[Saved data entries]

────

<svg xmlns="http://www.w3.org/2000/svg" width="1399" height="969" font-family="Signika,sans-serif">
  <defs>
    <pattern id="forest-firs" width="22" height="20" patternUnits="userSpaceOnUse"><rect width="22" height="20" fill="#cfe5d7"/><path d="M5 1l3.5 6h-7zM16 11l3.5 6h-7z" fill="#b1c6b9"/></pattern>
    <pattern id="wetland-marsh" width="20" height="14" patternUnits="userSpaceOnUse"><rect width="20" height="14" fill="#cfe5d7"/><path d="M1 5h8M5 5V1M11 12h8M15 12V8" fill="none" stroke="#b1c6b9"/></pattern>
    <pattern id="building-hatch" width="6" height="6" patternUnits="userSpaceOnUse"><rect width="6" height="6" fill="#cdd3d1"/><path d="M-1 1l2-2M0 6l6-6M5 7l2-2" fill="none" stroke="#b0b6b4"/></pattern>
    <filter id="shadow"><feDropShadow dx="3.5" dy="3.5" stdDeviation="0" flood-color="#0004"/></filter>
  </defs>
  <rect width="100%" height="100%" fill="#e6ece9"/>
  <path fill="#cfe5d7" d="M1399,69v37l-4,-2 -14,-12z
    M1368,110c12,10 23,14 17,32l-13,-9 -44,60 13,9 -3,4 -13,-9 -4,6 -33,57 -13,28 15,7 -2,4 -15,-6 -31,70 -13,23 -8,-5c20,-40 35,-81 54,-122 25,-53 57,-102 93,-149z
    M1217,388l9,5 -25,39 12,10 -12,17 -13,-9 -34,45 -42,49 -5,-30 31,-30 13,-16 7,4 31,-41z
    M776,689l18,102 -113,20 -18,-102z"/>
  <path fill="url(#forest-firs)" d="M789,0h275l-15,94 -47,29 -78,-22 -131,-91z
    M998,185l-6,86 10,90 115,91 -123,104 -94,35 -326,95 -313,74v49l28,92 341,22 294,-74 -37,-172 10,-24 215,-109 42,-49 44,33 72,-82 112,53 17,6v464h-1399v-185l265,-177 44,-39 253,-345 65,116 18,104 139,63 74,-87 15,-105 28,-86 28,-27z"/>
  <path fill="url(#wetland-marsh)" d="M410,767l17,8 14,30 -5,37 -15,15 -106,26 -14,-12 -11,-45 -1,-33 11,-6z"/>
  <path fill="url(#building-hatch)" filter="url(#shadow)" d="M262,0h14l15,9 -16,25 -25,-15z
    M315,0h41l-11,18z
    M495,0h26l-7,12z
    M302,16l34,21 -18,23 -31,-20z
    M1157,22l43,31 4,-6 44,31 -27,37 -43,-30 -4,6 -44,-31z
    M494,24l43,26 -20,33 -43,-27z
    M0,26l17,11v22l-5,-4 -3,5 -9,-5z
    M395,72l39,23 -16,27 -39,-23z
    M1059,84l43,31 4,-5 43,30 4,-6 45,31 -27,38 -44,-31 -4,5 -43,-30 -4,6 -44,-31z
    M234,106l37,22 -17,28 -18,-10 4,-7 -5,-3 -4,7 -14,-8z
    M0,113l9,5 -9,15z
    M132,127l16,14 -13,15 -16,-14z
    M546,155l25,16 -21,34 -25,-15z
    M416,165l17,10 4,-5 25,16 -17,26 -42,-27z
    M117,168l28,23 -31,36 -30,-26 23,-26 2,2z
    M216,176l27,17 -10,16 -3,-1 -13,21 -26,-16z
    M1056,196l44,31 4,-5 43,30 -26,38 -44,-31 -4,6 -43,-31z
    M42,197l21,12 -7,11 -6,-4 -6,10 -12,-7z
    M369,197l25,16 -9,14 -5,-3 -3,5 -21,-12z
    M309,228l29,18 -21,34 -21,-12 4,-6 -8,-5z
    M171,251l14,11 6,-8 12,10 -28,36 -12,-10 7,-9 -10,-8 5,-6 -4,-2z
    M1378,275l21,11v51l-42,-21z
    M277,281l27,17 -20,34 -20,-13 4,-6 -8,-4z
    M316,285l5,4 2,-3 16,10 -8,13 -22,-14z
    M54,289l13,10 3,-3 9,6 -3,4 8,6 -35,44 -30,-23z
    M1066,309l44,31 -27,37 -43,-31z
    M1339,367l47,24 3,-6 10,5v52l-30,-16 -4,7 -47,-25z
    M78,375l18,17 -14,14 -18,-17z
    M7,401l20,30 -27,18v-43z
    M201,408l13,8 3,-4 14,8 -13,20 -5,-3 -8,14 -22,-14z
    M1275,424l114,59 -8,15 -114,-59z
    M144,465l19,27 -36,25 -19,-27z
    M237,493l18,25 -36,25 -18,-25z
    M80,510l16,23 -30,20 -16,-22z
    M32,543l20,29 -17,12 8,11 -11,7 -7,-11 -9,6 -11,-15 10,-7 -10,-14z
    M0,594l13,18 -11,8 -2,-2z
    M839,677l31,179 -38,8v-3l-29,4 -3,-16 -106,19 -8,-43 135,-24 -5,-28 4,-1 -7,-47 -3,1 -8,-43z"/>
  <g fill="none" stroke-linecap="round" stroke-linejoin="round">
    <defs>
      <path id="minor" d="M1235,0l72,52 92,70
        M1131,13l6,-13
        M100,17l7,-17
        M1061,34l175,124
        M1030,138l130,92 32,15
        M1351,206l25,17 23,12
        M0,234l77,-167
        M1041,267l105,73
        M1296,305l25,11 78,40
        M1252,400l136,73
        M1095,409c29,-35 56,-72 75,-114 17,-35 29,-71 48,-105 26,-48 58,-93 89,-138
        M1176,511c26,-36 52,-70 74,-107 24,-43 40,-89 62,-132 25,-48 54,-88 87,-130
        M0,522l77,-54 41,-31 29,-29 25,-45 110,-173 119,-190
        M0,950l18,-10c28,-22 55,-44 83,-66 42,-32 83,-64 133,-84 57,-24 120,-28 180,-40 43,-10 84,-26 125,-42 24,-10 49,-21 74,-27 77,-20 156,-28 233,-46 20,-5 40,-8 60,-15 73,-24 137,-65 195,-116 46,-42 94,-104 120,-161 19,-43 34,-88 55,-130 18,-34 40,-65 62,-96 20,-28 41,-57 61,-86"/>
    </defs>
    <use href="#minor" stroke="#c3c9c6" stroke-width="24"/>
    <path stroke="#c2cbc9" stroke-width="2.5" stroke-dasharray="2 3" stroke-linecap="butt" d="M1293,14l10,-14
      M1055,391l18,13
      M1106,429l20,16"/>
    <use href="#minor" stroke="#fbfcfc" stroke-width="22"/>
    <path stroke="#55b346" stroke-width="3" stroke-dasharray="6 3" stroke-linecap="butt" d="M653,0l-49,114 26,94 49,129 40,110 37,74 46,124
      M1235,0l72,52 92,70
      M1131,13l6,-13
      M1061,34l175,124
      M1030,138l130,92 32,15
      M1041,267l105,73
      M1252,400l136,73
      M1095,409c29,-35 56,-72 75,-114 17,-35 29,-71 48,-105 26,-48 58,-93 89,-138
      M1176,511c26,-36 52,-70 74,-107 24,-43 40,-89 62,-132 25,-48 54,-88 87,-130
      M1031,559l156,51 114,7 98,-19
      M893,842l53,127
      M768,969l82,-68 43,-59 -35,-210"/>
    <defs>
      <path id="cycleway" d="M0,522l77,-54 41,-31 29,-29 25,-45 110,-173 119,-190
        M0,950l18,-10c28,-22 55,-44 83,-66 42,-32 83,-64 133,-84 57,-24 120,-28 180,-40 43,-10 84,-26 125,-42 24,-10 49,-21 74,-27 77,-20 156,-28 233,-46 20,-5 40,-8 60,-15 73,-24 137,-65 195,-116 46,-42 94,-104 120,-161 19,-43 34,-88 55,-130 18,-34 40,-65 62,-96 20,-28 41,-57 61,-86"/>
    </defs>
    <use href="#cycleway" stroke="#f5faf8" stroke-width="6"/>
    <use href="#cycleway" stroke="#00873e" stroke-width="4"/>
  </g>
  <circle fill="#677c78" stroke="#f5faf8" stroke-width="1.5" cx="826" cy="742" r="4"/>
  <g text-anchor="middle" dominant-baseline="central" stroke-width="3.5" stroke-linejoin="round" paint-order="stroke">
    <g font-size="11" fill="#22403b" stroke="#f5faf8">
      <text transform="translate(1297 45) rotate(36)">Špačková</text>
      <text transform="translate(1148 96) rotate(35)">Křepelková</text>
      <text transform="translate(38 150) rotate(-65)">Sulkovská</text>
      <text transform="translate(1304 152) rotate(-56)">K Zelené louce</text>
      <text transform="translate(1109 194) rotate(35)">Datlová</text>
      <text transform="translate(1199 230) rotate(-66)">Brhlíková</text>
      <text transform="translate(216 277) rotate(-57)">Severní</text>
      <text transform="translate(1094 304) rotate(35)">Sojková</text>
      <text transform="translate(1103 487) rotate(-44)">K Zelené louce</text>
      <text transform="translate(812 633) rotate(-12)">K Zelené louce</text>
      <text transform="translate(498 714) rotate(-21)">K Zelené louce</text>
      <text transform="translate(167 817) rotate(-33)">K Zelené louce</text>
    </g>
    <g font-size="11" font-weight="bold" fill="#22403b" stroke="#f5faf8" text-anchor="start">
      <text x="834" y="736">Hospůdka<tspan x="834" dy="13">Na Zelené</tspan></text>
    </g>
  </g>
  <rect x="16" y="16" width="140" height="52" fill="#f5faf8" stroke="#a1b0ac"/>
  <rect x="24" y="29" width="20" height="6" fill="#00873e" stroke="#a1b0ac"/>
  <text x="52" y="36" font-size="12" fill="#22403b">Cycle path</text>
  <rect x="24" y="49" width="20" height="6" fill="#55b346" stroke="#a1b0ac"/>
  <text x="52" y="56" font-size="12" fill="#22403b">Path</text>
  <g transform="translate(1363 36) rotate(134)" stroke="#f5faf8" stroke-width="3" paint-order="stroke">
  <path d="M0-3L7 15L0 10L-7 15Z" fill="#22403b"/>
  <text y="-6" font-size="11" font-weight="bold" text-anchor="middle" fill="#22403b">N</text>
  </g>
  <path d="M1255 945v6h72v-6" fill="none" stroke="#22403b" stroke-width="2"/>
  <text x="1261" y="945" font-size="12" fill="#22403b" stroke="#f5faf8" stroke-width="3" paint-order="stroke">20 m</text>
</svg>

────

Task item - Above are the records; from them, give again exactly the lines from the one containing "1l3.5 6h-7zM16 11l3.5" to the one containing "-47,29 -78,-22 -131,-91z", both lines included, and nothing more.

Task solution -
    <pattern id="forest-firs" width="22" height="20" patternUnits="userSpaceOnUse"><rect width="22" height="20" fill="#cfe5d7"/><path d="M5 1l3.5 6h-7zM16 11l3.5 6h-7z" fill="#b1c6b9"/></pattern>
    <pattern id="wetland-marsh" width="20" height="14" patternUnits="userSpaceOnUse"><rect width="20" height="14" fill="#cfe5d7"/><path d="M1 5h8M5 5V1M11 12h8M15 12V8" fill="none" stroke="#b1c6b9"/></pattern>
    <pattern id="building-hatch" width="6" height="6" patternUnits="userSpaceOnUse"><rect width="6" height="6" fill="#cdd3d1"/><path d="M-1 1l2-2M0 6l6-6M5 7l2-2" fill="none" stroke="#b0b6b4"/></pattern>
    <filter id="shadow"><feDropShadow dx="3.5" dy="3.5" stdDeviation="0" flood-color="#0004"/></filter>
  </defs>
  <rect width="100%" height="100%" fill="#e6ece9"/>
  <path fill="#cfe5d7" d="M1399,69v37l-4,-2 -14,-12z
    M1368,110c12,10 23,14 17,32l-13,-9 -44,60 13,9 -3,4 -13,-9 -4,6 -33,57 -13,28 15,7 -2,4 -15,-6 -31,70 -13,23 -8,-5c20,-40 35,-81 54,-122 25,-53 57,-102 93,-149z
    M1217,388l9,5 -25,39 12,10 -12,17 -13,-9 -34,45 -42,49 -5,-30 31,-30 13,-16 7,4 31,-41z
    M776,689l18,102 -113,20 -18,-102z"/>
  <path fill="url(#forest-firs)" d="M789,0h275l-15,94 -47,29 -78,-22 -131,-91z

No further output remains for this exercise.